Let $M$ be a binary ($0-1$) matrix of size $n \times m$. We define binary rank of $M$ as the smallest positive integer $r$ for which there exists a product decomposition $M = UV$, where $U$ is $n \times r$ and $V$ is $r \times m$, and all entries of $U$ and $V$ come from $\{0, 1\}$.
My question is that is there known algorithmic way to determine the binary rank of $M$; and Singular value decomposition that support the binary rank. Any reference in this regard would highly help.

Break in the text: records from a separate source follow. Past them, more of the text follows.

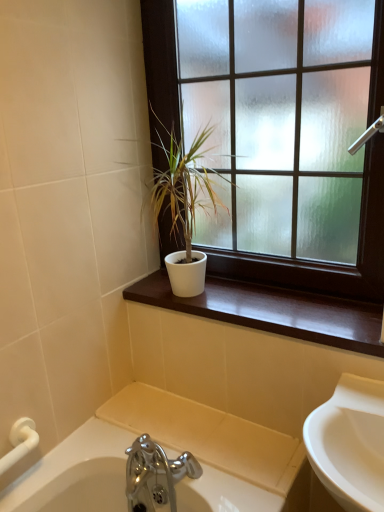
Question: Is point (233, 323) closer or farther from the camera than point (230, 262)?

Choices:
 (A) farther
 (B) closer

Answer: (B)

Question: Is white glossy window sill at center bigger or smaller than white matte window at upper center?

Choices:
 (A) big
 (B) small

Answer: (B)

Question: Based on their relative distances, which object is farther from the white matte window at upper center?

Choices:
 (A) white matte pot at center
 (B) white glossy window sill at center

Answer: (A)

Question: Which object is positioned farthest from the white matte pot at center?

Choices:
 (A) white glossy window sill at center
 (B) white matte window at upper center

Answer: (A)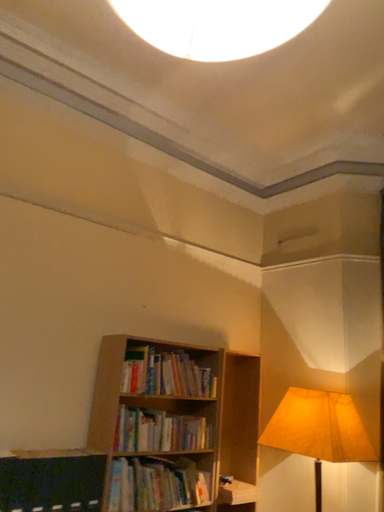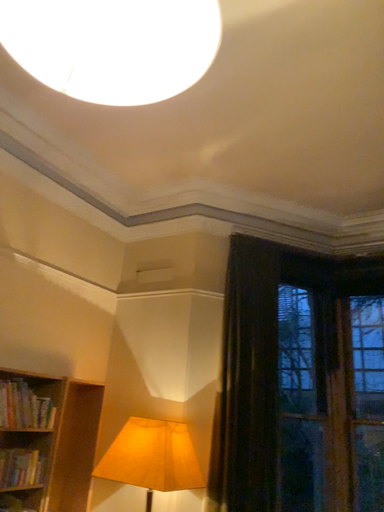
Question: Which way did the camera rotate in the video?

Choices:
 (A) rotated right
 (B) rotated left

Answer: (A)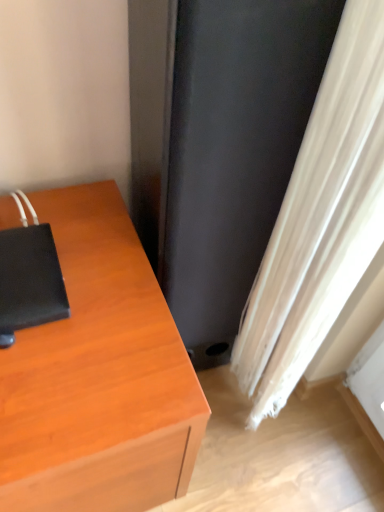
Question: Can you confirm if black matte notebook at left is shorter than black matte screen door at center?

Choices:
 (A) yes
 (B) no

Answer: (A)

Question: Considering the relative positions of black matte notebook at left and black matte screen door at center in the image provided, is black matte notebook at left in front of black matte screen door at center?

Choices:
 (A) no
 (B) yes

Answer: (A)

Question: From the image's perspective, is black matte notebook at left beneath black matte screen door at center?

Choices:
 (A) no
 (B) yes

Answer: (B)

Question: Are black matte notebook at left and black matte screen door at center making contact?

Choices:
 (A) no
 (B) yes

Answer: (A)

Question: Is black matte notebook at left facing towards black matte screen door at center?

Choices:
 (A) yes
 (B) no

Answer: (B)

Question: From a real-world perspective, is black matte notebook at left positioned over black matte screen door at center based on gravity?

Choices:
 (A) no
 (B) yes

Answer: (B)

Question: Is black matte notebook at left at the back of white textured curtain at lower right?

Choices:
 (A) no
 (B) yes

Answer: (A)

Question: Is the depth of white textured curtain at lower right less than that of black matte notebook at left?

Choices:
 (A) yes
 (B) no

Answer: (A)

Question: Would you say white textured curtain at lower right is outside black matte notebook at left?

Choices:
 (A) no
 (B) yes

Answer: (B)

Question: From the image's perspective, is white textured curtain at lower right located beneath black matte notebook at left?

Choices:
 (A) no
 (B) yes

Answer: (A)

Question: Is white textured curtain at lower right shorter than black matte notebook at left?

Choices:
 (A) no
 (B) yes

Answer: (A)

Question: Can you confirm if white textured curtain at lower right is bigger than black matte notebook at left?

Choices:
 (A) yes
 (B) no

Answer: (A)

Question: Is black matte notebook at left taller than white textured curtain at lower right?

Choices:
 (A) no
 (B) yes

Answer: (A)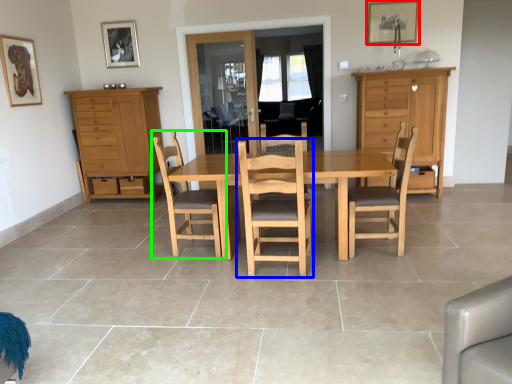
Question: Which object is positioned closest to picture frame (highlighted by a red box)? Select from chair (highlighted by a blue box) and chair (highlighted by a green box).

Choices:
 (A) chair
 (B) chair

Answer: (A)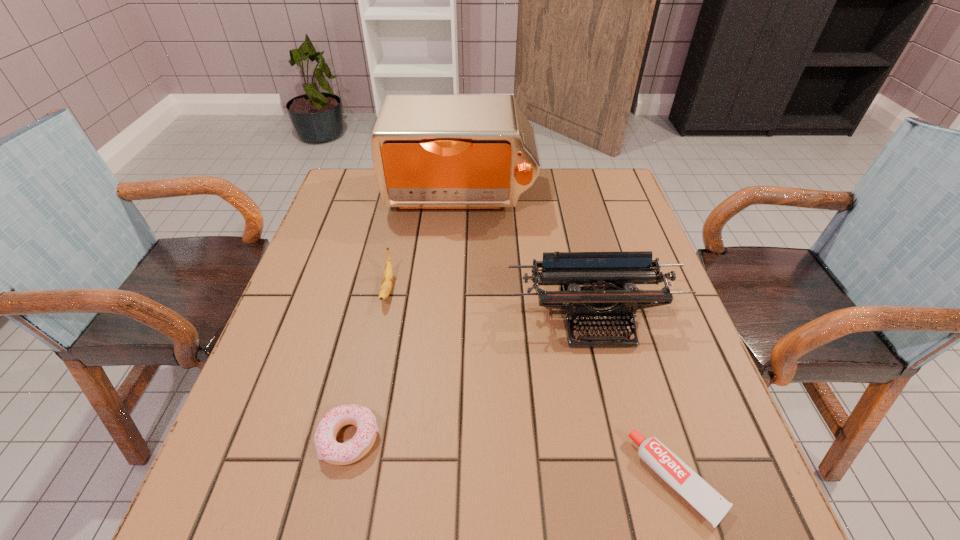
I want to click on blank region between the doughnut and the fourth shortest object, so click(472, 379).

Find the location of a particular element. free area in between the typewriter and the third shortest object is located at coordinates (492, 304).

Where is `empty space between the farthest object and the typewriter`? empty space between the farthest object and the typewriter is located at coordinates (527, 258).

Find the location of a particular element. This screenshot has height=540, width=960. object that stands as the third closest to the toothpaste is located at coordinates (387, 281).

At what (x,y) coordinates should I click in order to perform the action: click on object that stands as the third closest to the third tallest object. Please return your answer as a coordinate pair (x, y). The width and height of the screenshot is (960, 540). Looking at the image, I should click on (608, 278).

This screenshot has width=960, height=540. Find the location of `free space in the image that satisfies the following two spatial constraints: 1. on the door side of the toothpaste; 2. on the left side of the toaster oven`. free space in the image that satisfies the following two spatial constraints: 1. on the door side of the toothpaste; 2. on the left side of the toaster oven is located at coordinates (443, 480).

You are a GUI agent. You are given a task and a screenshot of the screen. Output one action in this format:
    pyautogui.click(x=<x>, y=<y>)
    Task: Click on the free location that satisfies the following two spatial constraints: 1. on the typing side of the typewriter; 2. on the left side of the toothpaste
    The height and width of the screenshot is (540, 960).
    Given the screenshot: What is the action you would take?
    tap(634, 480)

Image resolution: width=960 pixels, height=540 pixels. I want to click on vacant space that satisfies the following two spatial constraints: 1. on the typing side of the typewriter; 2. on the right side of the shortest object, so click(x=634, y=480).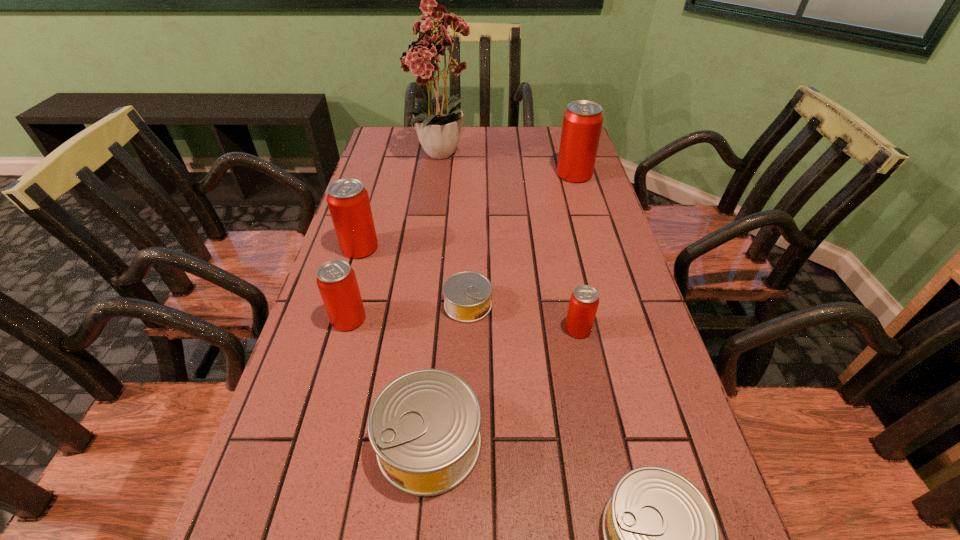
The image size is (960, 540). Identify the location of free space between the smallest red can and the biggest silver can. (504, 386).

The height and width of the screenshot is (540, 960). Identify the location of empty space that is in between the biggest silver can and the tallest can. (502, 308).

This screenshot has height=540, width=960. I want to click on free area in between the farthest silver can and the second farthest red can, so click(414, 276).

Identify which object is the sixth closest to the second smallest red can. Please provide its 2D coordinates. Your answer should be formatted as a tuple, i.e. [(x, y)], where the tuple contains the x and y coordinates of a point satisfying the conditions above.

[(661, 537)]

Locate which object is the closest to the tallest object. Please provide its 2D coordinates. Your answer should be formatted as a tuple, i.e. [(x, y)], where the tuple contains the x and y coordinates of a point satisfying the conditions above.

[(582, 123)]

Locate an element on the screen. can that stands as the fifth closest to the sixth nearest object is located at coordinates (582, 123).

This screenshot has height=540, width=960. Find the location of `can object that ranks as the third closest to the seventh tallest object`. can object that ranks as the third closest to the seventh tallest object is located at coordinates (467, 295).

The height and width of the screenshot is (540, 960). Identify the location of the third closest red can to the farthest silver can. (348, 201).

At what (x,y) coordinates should I click in order to perform the action: click on the third closest red can to the second smallest red can. Please return your answer as a coordinate pair (x, y). The width and height of the screenshot is (960, 540). Looking at the image, I should click on (582, 123).

Where is `silver can identified as the closest to the second shortest can`? silver can identified as the closest to the second shortest can is located at coordinates (424, 426).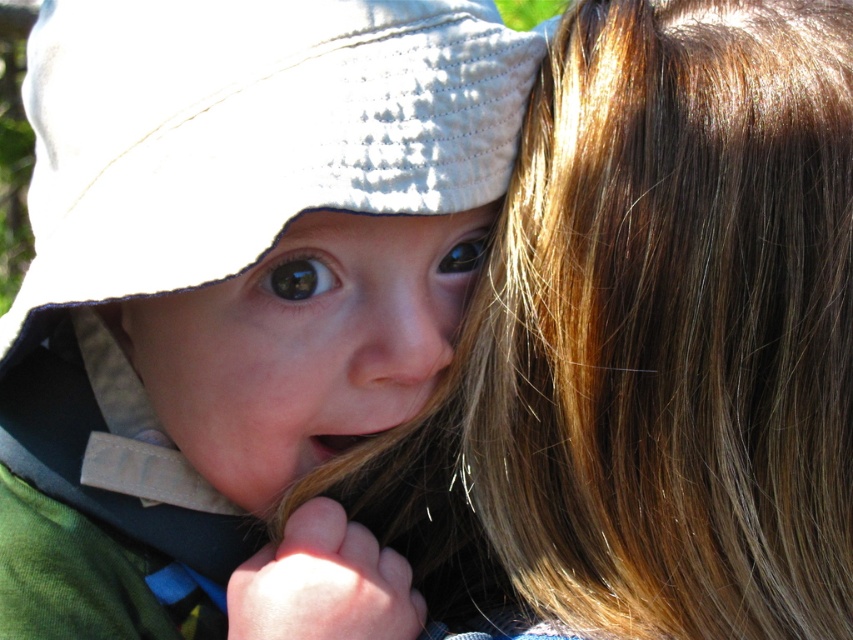
Can you confirm if matte white hat at upper left is taller than glossy blue eye at center?

Correct, matte white hat at upper left is much taller as glossy blue eye at center.

Who is shorter, matte white hat at upper left or glossy blue eye at center?

Standing shorter between the two is glossy blue eye at center.

Find the location of `matte white hat at upper left`. matte white hat at upper left is located at coordinates (235, 300).

Identify the location of matte white hat at upper left. (235, 300).

Does smooth skin face at center appear under glossy blue eye at center?

Indeed, smooth skin face at center is positioned under glossy blue eye at center.

This screenshot has width=853, height=640. Describe the element at coordinates (300, 346) in the screenshot. I see `smooth skin face at center` at that location.

Does point (334, 369) lie behind point (477, 243)?

No, it is not.

In order to click on smooth skin face at center in this screenshot , I will do `click(300, 346)`.

The width and height of the screenshot is (853, 640). In order to click on smooth skin face at center in this screenshot , I will do `click(300, 346)`.

Can you confirm if smooth skin face at center is shorter than black glossy eye at center?

No.

The image size is (853, 640). Find the location of `smooth skin face at center`. smooth skin face at center is located at coordinates (300, 346).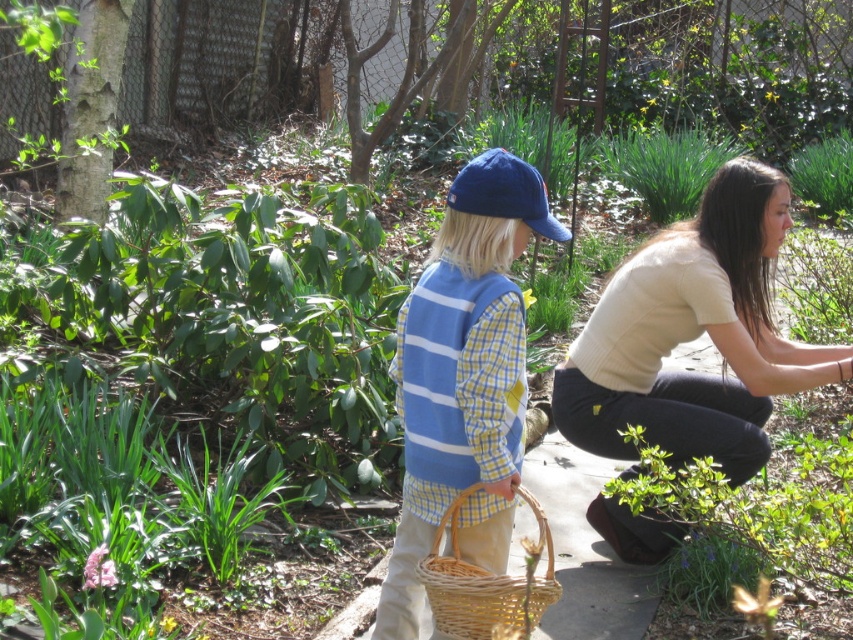
Question: Is light beige sweater at lower right to the right of blue cotton cap at center from the viewer's perspective?

Choices:
 (A) yes
 (B) no

Answer: (A)

Question: Which point is closer to the camera taking this photo?

Choices:
 (A) (492, 625)
 (B) (408, 461)

Answer: (A)

Question: Which object is the farthest from the light beige sweater at lower right?

Choices:
 (A) woven natural basket at lower center
 (B) blue cotton cap at center

Answer: (A)

Question: Which point is closer to the camera taking this photo?

Choices:
 (A) (492, 625)
 (B) (612, 531)
 (C) (389, 612)

Answer: (A)

Question: Is blue cotton cap at center bigger than woven natural basket at lower center?

Choices:
 (A) no
 (B) yes

Answer: (B)

Question: Can you confirm if light beige sweater at lower right is positioned below woven natural basket at lower center?

Choices:
 (A) no
 (B) yes

Answer: (A)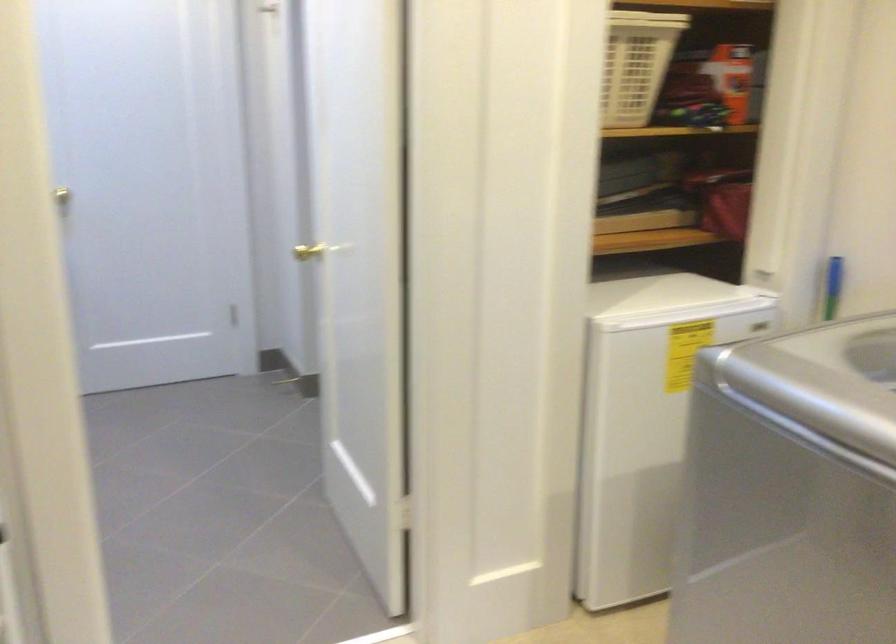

I had the following recent paper giving an fpt algorithm for binary rank. Our algorithm checks whether the given matrix has binary rank $k$ in $\mathcal{O}(2^{3k^2})poly(n+m)$ time, and if yes it also ouputs the corresponding decomposition.
On the Parameterized Complexity of Biclique Cover and Partition. L. Sunil Chandran, Davis Issac, and Andreas Karrenbauer. Published in IPEC 2016
This is equivalent to the biclique partition number of a bipartite graph. You can think of M as representing a bipartite graph $G$ on $[n] \times [m]$ in the natural way: $M_{i,j}$ is 1 if and only if there is an edge $(i,j)$ in G (where $i$ is an element of the left partition, and $j$ an element of the right partition). Then $M$ has binary rank $r$ if and only if the edges of the corresponding bipartite graph $G$ can be partitioned into $r$ complete bipartite subgraphs. To see this, take an optimal factorization $M = UV^\intercal$, denote the columns of $U$ by $u_1, \ldots, u_r$, and the columns of $V$ by $v_1, ..., v_r$. $M=UV^\intercal$ is equivalent to $M = \sum_{i = 1}^r{u_i v_i^\intercal}$, and $u_i v_i^\intercal$ represents a complete bipartite graph on the vertices $S_i \cup T_i$, where $S_i$ is the set of left vertices for which $u_i$ is the indicator vector, and $T_i$ is the set of right vertices for which $v_i$ is the indicator vector.
Computing the biclique partition number is NP-hard, and hard to approximate. See these two papers for some results and references: [1], [2].